Here's another example. "Joan Sutherland is renowned for her role as Esclarmonde in Jules Massenet's opera".
"The opera is based on the medieval tale "Parthénopéus de Blois" and explores themes of love, magic, and chivalry in a fantastical setting." ... "It was first performed at the Exposition Universelle on 15 May 1889 by the Opéra-Comique at the Théâtre Lyrique on the Place du Châtelet in Paris."
Esclarmonde (London OSA-13118), featuring singers Joan Sutherland, Giacomo Aragall, Clifford Grant, et al., was recorded at Kingsway Hall, London, in 1975 with the National Philharmonic Orchestra. With this 3 LP box set you get an impressive 31 page booklet describing the opera, the singers, etc., and much more.

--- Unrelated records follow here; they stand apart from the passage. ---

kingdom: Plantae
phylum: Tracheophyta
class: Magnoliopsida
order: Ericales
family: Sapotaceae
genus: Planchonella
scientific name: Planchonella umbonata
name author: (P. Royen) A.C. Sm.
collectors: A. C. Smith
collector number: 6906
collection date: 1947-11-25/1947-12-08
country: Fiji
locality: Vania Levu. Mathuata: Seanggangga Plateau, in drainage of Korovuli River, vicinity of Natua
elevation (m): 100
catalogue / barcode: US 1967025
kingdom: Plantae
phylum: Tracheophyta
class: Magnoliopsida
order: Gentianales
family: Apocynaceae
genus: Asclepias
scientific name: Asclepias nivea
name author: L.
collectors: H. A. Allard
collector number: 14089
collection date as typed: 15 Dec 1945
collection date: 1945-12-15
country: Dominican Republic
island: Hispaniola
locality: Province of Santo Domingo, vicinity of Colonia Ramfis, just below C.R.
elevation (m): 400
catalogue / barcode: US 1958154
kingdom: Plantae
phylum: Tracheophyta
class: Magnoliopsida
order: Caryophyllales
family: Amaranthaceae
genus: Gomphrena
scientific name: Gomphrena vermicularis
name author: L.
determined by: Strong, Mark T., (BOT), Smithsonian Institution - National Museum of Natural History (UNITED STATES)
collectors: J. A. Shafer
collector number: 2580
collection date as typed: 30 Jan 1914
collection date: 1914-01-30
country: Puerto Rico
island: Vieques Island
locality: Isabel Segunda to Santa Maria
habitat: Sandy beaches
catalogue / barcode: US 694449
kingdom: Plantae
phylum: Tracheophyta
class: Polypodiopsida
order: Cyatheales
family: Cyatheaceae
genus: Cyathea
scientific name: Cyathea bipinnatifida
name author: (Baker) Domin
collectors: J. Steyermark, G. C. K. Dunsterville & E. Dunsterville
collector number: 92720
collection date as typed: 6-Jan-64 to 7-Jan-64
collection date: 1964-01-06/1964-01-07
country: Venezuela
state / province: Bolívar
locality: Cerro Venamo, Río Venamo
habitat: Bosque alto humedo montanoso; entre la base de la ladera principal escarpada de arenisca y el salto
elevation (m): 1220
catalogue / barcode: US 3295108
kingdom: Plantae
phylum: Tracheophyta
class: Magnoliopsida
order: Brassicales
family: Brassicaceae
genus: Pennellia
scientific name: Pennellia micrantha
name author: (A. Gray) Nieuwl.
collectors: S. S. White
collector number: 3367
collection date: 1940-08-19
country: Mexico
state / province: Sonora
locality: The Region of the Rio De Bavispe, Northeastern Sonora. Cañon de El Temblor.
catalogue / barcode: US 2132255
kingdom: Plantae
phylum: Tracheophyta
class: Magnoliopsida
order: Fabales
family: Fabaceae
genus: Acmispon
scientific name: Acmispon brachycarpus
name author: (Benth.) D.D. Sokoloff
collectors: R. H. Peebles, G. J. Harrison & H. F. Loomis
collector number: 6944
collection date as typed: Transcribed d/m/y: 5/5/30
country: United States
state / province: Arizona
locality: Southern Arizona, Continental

Another great performance backed up with excellent recording quality. You can find this 3 LP box set on Discogs for under $10.
These opera box sets are amazing, and are a great audio system test. If they don't blow your mind then its not the fault of the recordings or the performances.
It's not often you can get mint recordings of superb performances from the "power" record labels of the Golden Age of the recording arts for under $10 USD. Just saying. One of these days people will figure out these opera box sets are true bargains and the price will go up. Get them before that happens.
I set my office audio system up on a lark, and its performance has exceeded all expectations - I'm crazy about it!
The Stokowski Altecs with their Duelund tinned-copper CAST crossovers, with my restored vintage Thorens TD124 (by Artisan Fidelity) and Yazaki-san's hot-rodded vacuum tube Douk Audio streaming DAC as sources, and amplified with the amazing little Triode Lab 45 EVO SET integrated amplifier, are combination that is a match made in heaven.
The performance of this system just blows me away. Dynamic, natural, rich, liquid, detailed, and its a blast to listen to music with, brings out the best in the music, with all its drama intact.
There will be a couple of relatively affordable high-performance audio surprises that will appear in this system in the near future that will warm the hearts of vinyl-philes.
As soon as they land here at Jeff's Place I'll give you the full scoop!
Until then, enjoy your music & hifi and stay tuned!
As always, thanks for stopping by, and may the tone be with you!